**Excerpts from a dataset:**
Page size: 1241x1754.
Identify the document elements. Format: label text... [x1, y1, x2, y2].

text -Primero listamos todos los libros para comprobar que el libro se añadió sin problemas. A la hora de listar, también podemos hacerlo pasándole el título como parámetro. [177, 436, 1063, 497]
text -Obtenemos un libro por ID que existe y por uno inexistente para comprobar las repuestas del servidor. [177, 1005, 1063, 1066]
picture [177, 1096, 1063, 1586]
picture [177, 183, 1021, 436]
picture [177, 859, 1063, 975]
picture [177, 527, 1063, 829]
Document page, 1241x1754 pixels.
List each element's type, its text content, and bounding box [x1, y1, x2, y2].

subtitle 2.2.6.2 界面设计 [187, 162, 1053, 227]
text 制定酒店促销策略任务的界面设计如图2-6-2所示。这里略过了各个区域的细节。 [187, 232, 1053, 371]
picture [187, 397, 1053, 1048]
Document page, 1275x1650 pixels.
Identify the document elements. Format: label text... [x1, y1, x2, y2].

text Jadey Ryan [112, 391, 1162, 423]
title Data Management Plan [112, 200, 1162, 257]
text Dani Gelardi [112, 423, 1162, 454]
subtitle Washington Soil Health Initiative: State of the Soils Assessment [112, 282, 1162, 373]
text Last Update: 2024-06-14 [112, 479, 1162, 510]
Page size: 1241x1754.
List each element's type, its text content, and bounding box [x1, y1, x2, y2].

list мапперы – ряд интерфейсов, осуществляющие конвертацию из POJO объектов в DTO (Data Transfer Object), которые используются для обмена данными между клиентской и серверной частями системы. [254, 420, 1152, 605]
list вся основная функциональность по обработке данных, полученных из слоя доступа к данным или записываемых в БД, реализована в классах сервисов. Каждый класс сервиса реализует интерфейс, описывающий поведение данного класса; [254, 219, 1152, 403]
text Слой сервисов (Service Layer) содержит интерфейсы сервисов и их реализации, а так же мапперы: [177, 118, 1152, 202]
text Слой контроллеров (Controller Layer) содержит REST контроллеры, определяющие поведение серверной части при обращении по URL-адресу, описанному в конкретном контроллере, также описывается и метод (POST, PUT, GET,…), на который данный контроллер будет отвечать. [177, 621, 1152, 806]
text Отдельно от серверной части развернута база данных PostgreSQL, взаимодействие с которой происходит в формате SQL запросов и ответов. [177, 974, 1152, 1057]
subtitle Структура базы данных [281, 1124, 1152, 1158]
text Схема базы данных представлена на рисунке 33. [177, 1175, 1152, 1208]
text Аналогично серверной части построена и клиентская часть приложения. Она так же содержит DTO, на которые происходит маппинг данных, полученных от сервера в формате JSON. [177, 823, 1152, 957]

**Assignment:**
When you answer, return the records above exactly as they stand.

**Response below:**
Page size: 1241x1754.
Identify the document elements. Format: label text... [x1, y1, x2, y2].

text -Primero listamos todos los libros para comprobar que el libro se añadió sin problemas. A la hora de listar, también podemos hacerlo pasándole el título como parámetro. [177, 436, 1063, 497]
text -Obtenemos un libro por ID que existe y por uno inexistente para comprobar las repuestas del servidor. [177, 1005, 1063, 1066]
picture [177, 1096, 1063, 1586]
picture [177, 183, 1021, 436]
picture [177, 859, 1063, 975]
picture [177, 527, 1063, 829]
Document page, 1241x1754 pixels.
List each element's type, its text content, and bounding box [x1, y1, x2, y2].

subtitle 2.2.6.2 界面设计 [187, 162, 1053, 227]
text 制定酒店促销策略任务的界面设计如图2-6-2所示。这里略过了各个区域的细节。 [187, 232, 1053, 371]
picture [187, 397, 1053, 1048]
Document page, 1275x1650 pixels.
Identify the document elements. Format: label text... [x1, y1, x2, y2].

text Jadey Ryan [112, 391, 1162, 423]
title Data Management Plan [112, 200, 1162, 257]
text Dani Gelardi [112, 423, 1162, 454]
subtitle Washington Soil Health Initiative: State of the Soils Assessment [112, 282, 1162, 373]
text Last Update: 2024-06-14 [112, 479, 1162, 510]
Page size: 1241x1754.
List each element's type, its text content, and bounding box [x1, y1, x2, y2].

list мапперы – ряд интерфейсов, осуществляющие конвертацию из POJO объектов в DTO (Data Transfer Object), которые используются для обмена данными между клиентской и серверной частями системы. [254, 420, 1152, 605]
list вся основная функциональность по обработке данных, полученных из слоя доступа к данным или записываемых в БД, реализована в классах сервисов. Каждый класс сервиса реализует интерфейс, описывающий поведение данного класса; [254, 219, 1152, 403]
text Слой сервисов (Service Layer) содержит интерфейсы сервисов и их реализации, а так же мапперы: [177, 118, 1152, 202]
text Слой контроллеров (Controller Layer) содержит REST контроллеры, определяющие поведение серверной части при обращении по URL-адресу, описанному в конкретном контроллере, также описывается и метод (POST, PUT, GET,…), на который данный контроллер будет отвечать. [177, 621, 1152, 806]
text Отдельно от серверной части развернута база данных PostgreSQL, взаимодействие с которой происходит в формате SQL запросов и ответов. [177, 974, 1152, 1057]
subtitle Структура базы данных [281, 1124, 1152, 1158]
text Схема базы данных представлена на рисунке 33. [177, 1175, 1152, 1208]
text Аналогично серверной части построена и клиентская часть приложения. Она так же содержит DTO, на которые происходит маппинг данных, полученных от сервера в формате JSON. [177, 823, 1152, 957]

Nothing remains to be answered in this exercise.